In discussions about misguided notions, the name of a particular animal often comes up.
If, for example, the facts suggest an outcome is next to impossible, the conversation can quickly turn to the subject of flying pigs. Alternatively, when a proposition makes little sense on its face, there may suddenly be talk of putting lipstick on that very same creature.
But when it comes to recent government-sponsored efforts to convince Americans that things are better than they appear, both expressions would seem to apply -- mixed-metaphor conventions be damned.
Take today's move by the Financial Accounting Standards Board to relax the rules on mark-to-market accounting. According to Bloomberg, FASB was "pressured by U.S. lawmakers and financial companies" to make the change, which allows managers more leeway in pricing the financial assets on their balance sheets, including the toxic variety that many firms are now stuck with. Experts say that shift could boost banks' first quarter net income by 20 percent or more.
But will the newfound profitability mean the system is in better shape than before? Not really. In fact, the lack of transparency will likely add to the uncertainty that has undermined lending and other markets since the credit bubble first burst two years ago.
After a brief respite, the financial world will again come unglued over fears about the economic wellbeing of banks and other counterparties. Liquidity will dry up, Main Street will grow more worried about the future, and the economy will suffer the consequences of steadily deteriorating demand.
That is not the only area where proactive policymaking will likely bring about unintended consequences. For example, if you dig into the recent spate of "better-than-expected" economic reports, which many permabulls and TV pundits have siezed on as evidence of a turnaround, there appears to be something other than rigorous analysis involved.
According to Barron"s columnist Alan Abelson, citing work by Merrill Lynch economist David Rosenberg, some of the assumptions that government number-crunchers have been making as they transform raw data into headline statistics are more than a little optimistic, especially in light of broader economic developments.
Among other things, Abelson wrote in this week's Up and Down Wall Street column, "the seasonal adjustment for [February] new-home sales was the strongest since 1982," while the corresponding adjustment for durable-goods orders was the strongest since the series was first released in 1992.
Unfortunately, while that might be taken as good news for now, an inevitable reconciliation of the reported data with what is actually happening on the ground sets the stage for a crushing disappointment later on.
The Public-Private Investment Program, or PPIP, is another effort that seems designed to make the bad look good -- at taxpayer's expense, that is.
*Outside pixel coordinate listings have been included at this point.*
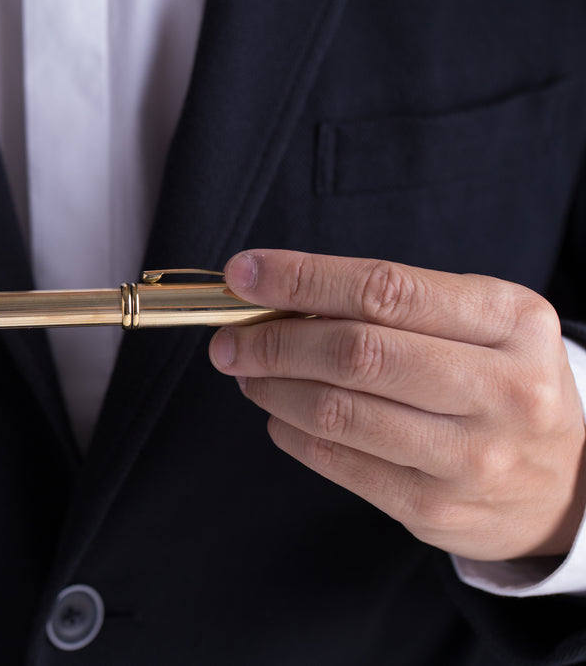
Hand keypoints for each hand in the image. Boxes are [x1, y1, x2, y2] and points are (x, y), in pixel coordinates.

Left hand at [209, 249, 585, 560]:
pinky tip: (278, 414)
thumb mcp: (478, 324)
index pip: (385, 287)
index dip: (301, 278)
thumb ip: (391, 305)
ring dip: (272, 387)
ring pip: (338, 410)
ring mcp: (472, 456)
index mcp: (511, 319)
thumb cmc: (498, 382)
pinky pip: (338, 461)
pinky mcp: (435, 507)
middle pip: (355, 351)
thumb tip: (276, 295)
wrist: (562, 484)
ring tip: (248, 374)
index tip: (242, 273)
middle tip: (229, 340)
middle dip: (273, 341)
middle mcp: (502, 387)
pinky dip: (290, 431)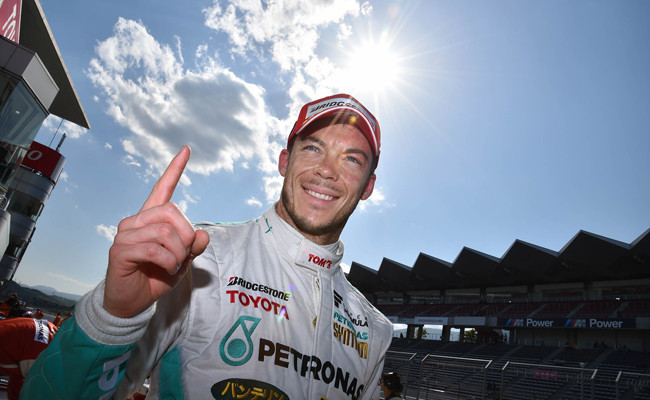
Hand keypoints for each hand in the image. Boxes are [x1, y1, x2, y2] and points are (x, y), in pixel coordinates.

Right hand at [103, 146, 209, 317]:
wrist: (132, 302)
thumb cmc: (155, 277)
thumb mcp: (181, 261)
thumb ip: (193, 247)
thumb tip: (203, 235)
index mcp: (150, 219)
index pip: (162, 189)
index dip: (175, 170)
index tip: (186, 150)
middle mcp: (135, 221)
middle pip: (171, 212)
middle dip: (186, 235)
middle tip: (184, 255)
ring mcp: (125, 234)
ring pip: (165, 232)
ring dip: (178, 253)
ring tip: (173, 266)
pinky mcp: (120, 251)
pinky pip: (155, 250)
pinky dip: (169, 262)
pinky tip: (166, 270)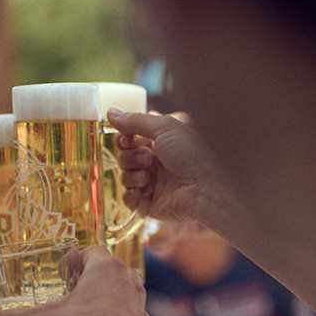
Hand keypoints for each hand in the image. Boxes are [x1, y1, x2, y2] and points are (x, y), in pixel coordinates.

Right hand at [0, 247, 148, 315]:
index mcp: (106, 268)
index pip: (90, 251)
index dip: (73, 260)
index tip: (59, 273)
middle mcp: (126, 283)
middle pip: (104, 275)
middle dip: (83, 284)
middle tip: (61, 297)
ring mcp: (136, 308)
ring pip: (115, 299)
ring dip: (97, 306)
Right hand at [109, 109, 227, 222]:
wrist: (205, 189)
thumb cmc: (192, 155)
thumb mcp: (165, 128)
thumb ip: (135, 120)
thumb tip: (110, 112)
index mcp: (160, 143)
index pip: (130, 138)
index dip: (124, 138)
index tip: (127, 138)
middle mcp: (155, 163)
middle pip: (124, 156)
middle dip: (130, 156)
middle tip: (148, 158)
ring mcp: (152, 184)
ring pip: (124, 177)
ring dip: (132, 174)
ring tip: (149, 176)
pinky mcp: (149, 204)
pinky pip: (128, 199)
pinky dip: (132, 194)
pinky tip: (144, 189)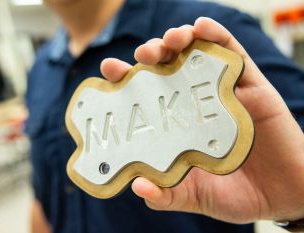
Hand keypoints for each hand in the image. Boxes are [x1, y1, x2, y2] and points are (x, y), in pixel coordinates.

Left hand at [100, 17, 303, 223]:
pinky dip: (216, 35)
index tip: (110, 69)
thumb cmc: (236, 194)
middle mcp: (195, 102)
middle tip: (144, 54)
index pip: (146, 93)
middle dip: (152, 52)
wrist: (282, 195)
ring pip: (196, 53)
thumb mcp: (195, 196)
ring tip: (171, 39)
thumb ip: (167, 195)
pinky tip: (202, 27)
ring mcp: (221, 91)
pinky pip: (233, 52)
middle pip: (167, 66)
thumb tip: (139, 186)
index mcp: (177, 122)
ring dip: (180, 38)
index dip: (126, 78)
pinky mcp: (250, 86)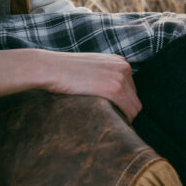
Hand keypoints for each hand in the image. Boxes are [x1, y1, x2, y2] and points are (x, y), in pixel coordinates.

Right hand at [0, 48, 141, 122]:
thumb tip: (109, 95)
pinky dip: (123, 121)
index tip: (112, 113)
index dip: (123, 104)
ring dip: (124, 119)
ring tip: (107, 124)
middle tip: (109, 122)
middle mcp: (124, 68)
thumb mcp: (90, 66)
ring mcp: (120, 78)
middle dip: (124, 112)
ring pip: (134, 108)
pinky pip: (128, 112)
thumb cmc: (64, 71)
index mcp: (119, 61)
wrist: (50, 68)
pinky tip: (109, 124)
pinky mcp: (114, 90)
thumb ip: (103, 75)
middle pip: (135, 100)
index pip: (132, 90)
Quite simply, the plan put forth by Treasury Secretary Timothy Geithner uses the same kind of smoke-and-mirror chicanery that helped create the mess we are in to begin with.
In the end, nothing will really be solved, and the very costly mistakes of the private sector will end up on the books of the taxpayer, with little to show for it except a crushing load of debt for our children and granchildren. (For a helpful overview of how the scam works, check out the chalkboard commentary by the Khan Academy over at YouTube.)
Finally, while it's not clear whether the "assistance" was officially (or even unofficially) sanctioned, the allegedly good results that several banks reported they were having in January and February, which signaled to some wishful thinkers that a turnaround was at hand, may well have come at the expense of the financial black hole known as American International Group, now under U.S. government ownership.
As Zero Hedge argues in a recent post, "AIG, knowing it would need to ask for much more capital from the Treasury imminently, decided to throw in the towel, and gifted major bank counter-parties with trades which were egregiously profitable to the banks, and even more egregiously money losing to the U.S. taxpayers, who had to dump more and more cash into AIG, without having the Treasury Secretary...disclose the real extent of this, for lack of a better word, fraudulent scam."
Of course, all of these developments may be totally unrelated, or perhaps they reflect an extraordinary change in circumstances (not being felt by average Americans, it seems) that also help explain the recent rebound in share prices.
Then again, if only I had enough lipstick, I could make pigs fly.